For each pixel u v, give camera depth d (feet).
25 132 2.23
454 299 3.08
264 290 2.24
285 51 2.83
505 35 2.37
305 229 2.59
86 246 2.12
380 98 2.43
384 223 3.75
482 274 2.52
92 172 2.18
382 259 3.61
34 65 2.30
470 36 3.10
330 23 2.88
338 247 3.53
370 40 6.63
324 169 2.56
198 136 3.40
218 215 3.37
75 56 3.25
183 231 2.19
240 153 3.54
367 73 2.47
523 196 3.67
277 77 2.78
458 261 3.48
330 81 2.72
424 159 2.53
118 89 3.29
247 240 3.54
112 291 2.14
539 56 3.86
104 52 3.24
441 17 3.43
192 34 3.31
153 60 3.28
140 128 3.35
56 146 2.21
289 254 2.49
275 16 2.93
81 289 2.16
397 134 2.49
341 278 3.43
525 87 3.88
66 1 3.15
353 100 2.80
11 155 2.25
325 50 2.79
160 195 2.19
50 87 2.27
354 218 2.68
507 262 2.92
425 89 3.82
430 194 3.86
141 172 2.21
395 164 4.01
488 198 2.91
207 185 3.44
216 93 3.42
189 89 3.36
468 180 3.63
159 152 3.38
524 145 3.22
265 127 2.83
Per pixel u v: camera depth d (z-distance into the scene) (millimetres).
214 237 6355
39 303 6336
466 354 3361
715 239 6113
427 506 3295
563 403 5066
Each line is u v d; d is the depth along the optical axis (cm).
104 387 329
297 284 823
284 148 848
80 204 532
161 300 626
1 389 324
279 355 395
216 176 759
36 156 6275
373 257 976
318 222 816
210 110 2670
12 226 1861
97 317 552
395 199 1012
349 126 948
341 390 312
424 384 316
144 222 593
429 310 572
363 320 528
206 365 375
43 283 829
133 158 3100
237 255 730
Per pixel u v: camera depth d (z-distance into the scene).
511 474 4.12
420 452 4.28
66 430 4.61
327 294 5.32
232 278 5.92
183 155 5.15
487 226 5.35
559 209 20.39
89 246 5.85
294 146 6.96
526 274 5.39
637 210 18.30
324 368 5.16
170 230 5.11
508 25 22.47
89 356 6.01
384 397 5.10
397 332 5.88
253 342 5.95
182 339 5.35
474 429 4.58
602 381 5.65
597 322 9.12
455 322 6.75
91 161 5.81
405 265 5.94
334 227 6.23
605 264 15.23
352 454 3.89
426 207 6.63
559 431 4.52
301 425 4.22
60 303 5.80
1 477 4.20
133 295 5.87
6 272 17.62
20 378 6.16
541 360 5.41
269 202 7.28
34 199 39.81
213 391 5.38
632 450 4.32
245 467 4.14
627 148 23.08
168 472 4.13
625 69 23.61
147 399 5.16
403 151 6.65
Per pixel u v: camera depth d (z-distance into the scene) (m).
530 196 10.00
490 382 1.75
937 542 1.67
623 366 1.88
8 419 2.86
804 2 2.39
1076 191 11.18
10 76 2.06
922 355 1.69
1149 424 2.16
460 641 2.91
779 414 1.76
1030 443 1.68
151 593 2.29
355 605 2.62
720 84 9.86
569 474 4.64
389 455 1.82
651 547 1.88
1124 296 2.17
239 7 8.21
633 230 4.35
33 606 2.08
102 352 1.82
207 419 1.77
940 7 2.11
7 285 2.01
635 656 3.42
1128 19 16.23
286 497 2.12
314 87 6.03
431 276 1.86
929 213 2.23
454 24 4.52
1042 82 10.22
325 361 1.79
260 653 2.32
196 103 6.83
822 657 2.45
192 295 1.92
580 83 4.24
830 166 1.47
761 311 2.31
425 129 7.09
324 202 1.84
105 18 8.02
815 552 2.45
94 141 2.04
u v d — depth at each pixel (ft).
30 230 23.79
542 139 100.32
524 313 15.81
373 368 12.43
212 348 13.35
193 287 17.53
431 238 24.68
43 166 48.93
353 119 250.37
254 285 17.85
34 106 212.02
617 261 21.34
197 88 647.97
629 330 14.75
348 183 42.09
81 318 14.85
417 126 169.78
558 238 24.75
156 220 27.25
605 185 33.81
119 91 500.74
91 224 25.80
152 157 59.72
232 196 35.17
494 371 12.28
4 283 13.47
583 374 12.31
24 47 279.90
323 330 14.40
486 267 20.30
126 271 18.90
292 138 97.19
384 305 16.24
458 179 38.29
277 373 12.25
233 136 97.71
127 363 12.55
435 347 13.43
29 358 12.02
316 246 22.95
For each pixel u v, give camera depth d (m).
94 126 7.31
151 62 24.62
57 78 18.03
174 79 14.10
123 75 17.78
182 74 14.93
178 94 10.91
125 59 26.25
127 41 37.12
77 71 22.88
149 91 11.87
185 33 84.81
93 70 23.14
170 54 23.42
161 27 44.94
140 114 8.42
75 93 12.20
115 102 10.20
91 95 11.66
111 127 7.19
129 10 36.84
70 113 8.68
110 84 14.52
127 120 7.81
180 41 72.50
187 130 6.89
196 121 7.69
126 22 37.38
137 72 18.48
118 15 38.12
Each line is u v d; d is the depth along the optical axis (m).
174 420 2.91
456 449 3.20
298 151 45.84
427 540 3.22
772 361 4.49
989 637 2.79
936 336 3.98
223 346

- Action item: Retype the records above in full, exactly.

- Solution to the problem:
For each pixel u v, give camera depth d (feet).
25 132 2.23
454 299 3.08
264 290 2.24
285 51 2.83
505 35 2.37
305 229 2.59
86 246 2.12
380 98 2.43
384 223 3.75
482 274 2.52
92 172 2.18
382 259 3.61
34 65 2.30
470 36 3.10
330 23 2.88
338 247 3.53
370 40 6.63
324 169 2.56
198 136 3.40
218 215 3.37
75 56 3.25
183 231 2.19
240 153 3.54
367 73 2.47
523 196 3.67
277 77 2.78
458 261 3.48
330 81 2.72
424 159 2.53
118 89 3.29
247 240 3.54
112 291 2.14
539 56 3.86
104 52 3.24
441 17 3.43
192 34 3.31
153 60 3.28
140 128 3.35
56 146 2.21
289 254 2.49
275 16 2.93
81 289 2.16
397 134 2.49
341 278 3.43
525 87 3.88
66 1 3.15
353 100 2.80
11 155 2.25
325 50 2.79
160 195 2.19
50 87 2.27
354 218 2.68
507 262 2.92
425 89 3.82
430 194 3.86
141 172 2.21
395 164 4.01
488 198 2.91
207 185 3.44
216 93 3.42
189 89 3.36
468 180 3.63
159 152 3.38
524 145 3.22
265 127 2.83
Per pixel u v: camera depth d (z-distance into the scene) (millimetres).
214 237 6355
39 303 6336
466 354 3361
715 239 6113
427 506 3295
563 403 5066
Each line is u v d; d is the depth along the optical axis (cm).
104 387 329
297 284 823
284 148 848
80 204 532
161 300 626
1 389 324
279 355 395
216 176 759
36 156 6275
373 257 976
318 222 816
210 110 2670
12 226 1861
97 317 552
395 199 1012
349 126 948
341 390 312
424 384 316
144 222 593
429 310 572
363 320 528
206 365 375
43 283 829
133 158 3100
237 255 730
Per pixel u v: camera depth d (z-distance into the scene).
511 474 4.12
420 452 4.28
66 430 4.61
327 294 5.32
232 278 5.92
183 155 5.15
487 226 5.35
559 209 20.39
89 246 5.85
294 146 6.96
526 274 5.39
637 210 18.30
324 368 5.16
170 230 5.11
508 25 22.47
89 356 6.01
384 397 5.10
397 332 5.88
253 342 5.95
182 339 5.35
474 429 4.58
602 381 5.65
597 322 9.12
455 322 6.75
91 161 5.81
405 265 5.94
334 227 6.23
605 264 15.23
352 454 3.89
426 207 6.63
559 431 4.52
301 425 4.22
60 303 5.80
1 477 4.20
133 295 5.87
6 272 17.62
20 378 6.16
541 360 5.41
269 202 7.28
34 199 39.81
213 391 5.38
632 450 4.32
245 467 4.14
627 148 23.08
168 472 4.13
625 69 23.61
147 399 5.16
403 151 6.65
Per pixel u v: camera depth d (z-distance into the scene) (m).
530 196 10.00
490 382 1.75
937 542 1.67
623 366 1.88
8 419 2.86
804 2 2.39
1076 191 11.18
10 76 2.06
922 355 1.69
1149 424 2.16
460 641 2.91
779 414 1.76
1030 443 1.68
151 593 2.29
355 605 2.62
720 84 9.86
569 474 4.64
389 455 1.82
651 547 1.88
1124 296 2.17
239 7 8.21
633 230 4.35
33 606 2.08
102 352 1.82
207 419 1.77
940 7 2.11
7 285 2.01
635 656 3.42
1128 19 16.23
286 497 2.12
314 87 6.03
431 276 1.86
929 213 2.23
454 24 4.52
1042 82 10.22
325 361 1.79
260 653 2.32
196 103 6.83
822 657 2.45
192 295 1.92
580 83 4.24
830 166 1.47
761 311 2.31
425 129 7.09
324 202 1.84
105 18 8.02
815 552 2.45
94 141 2.04
u v d — depth at each pixel (ft).
30 230 23.79
542 139 100.32
524 313 15.81
373 368 12.43
212 348 13.35
193 287 17.53
431 238 24.68
43 166 48.93
353 119 250.37
254 285 17.85
34 106 212.02
617 261 21.34
197 88 647.97
629 330 14.75
348 183 42.09
81 318 14.85
417 126 169.78
558 238 24.75
156 220 27.25
605 185 33.81
119 91 500.74
91 224 25.80
152 157 59.72
232 196 35.17
494 371 12.28
4 283 13.47
583 374 12.31
24 47 279.90
323 330 14.40
486 267 20.30
126 271 18.90
292 138 97.19
384 305 16.24
458 179 38.29
277 373 12.25
233 136 97.71
127 363 12.55
435 347 13.43
29 358 12.02
316 246 22.95
For each pixel u v, give camera depth d (m).
94 126 7.31
151 62 24.62
57 78 18.03
174 79 14.10
123 75 17.78
182 74 14.93
178 94 10.91
125 59 26.25
127 41 37.12
77 71 22.88
149 91 11.87
185 33 84.81
93 70 23.14
170 54 23.42
161 27 44.94
140 114 8.42
75 93 12.20
115 102 10.20
91 95 11.66
111 127 7.19
129 10 36.84
70 113 8.68
110 84 14.52
127 120 7.81
180 41 72.50
187 130 6.89
196 121 7.69
126 22 37.38
137 72 18.48
118 15 38.12
Each line is u v d; d is the depth along the optical axis (m).
174 420 2.91
456 449 3.20
298 151 45.84
427 540 3.22
772 361 4.49
989 637 2.79
936 336 3.98
223 346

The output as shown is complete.